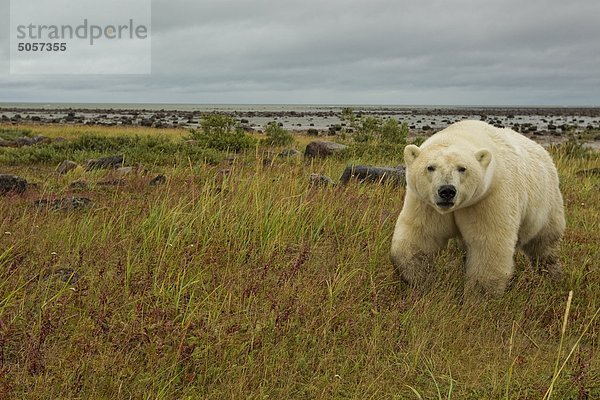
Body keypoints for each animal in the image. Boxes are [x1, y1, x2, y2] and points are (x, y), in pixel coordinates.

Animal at [392, 120, 564, 296]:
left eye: (462, 168)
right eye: (430, 167)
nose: (447, 191)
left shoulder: (489, 197)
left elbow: (488, 244)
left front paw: (479, 294)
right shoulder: (426, 203)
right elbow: (420, 236)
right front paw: (420, 279)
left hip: (546, 204)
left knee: (544, 243)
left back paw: (551, 275)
..............................
Starting at the line that holds "right elbow: (420, 236)", set down each line exactly through the last line of the records above, and no others.

right elbow: (420, 236)
right front paw: (420, 279)
left hip: (546, 204)
left knee: (544, 243)
left back paw: (551, 275)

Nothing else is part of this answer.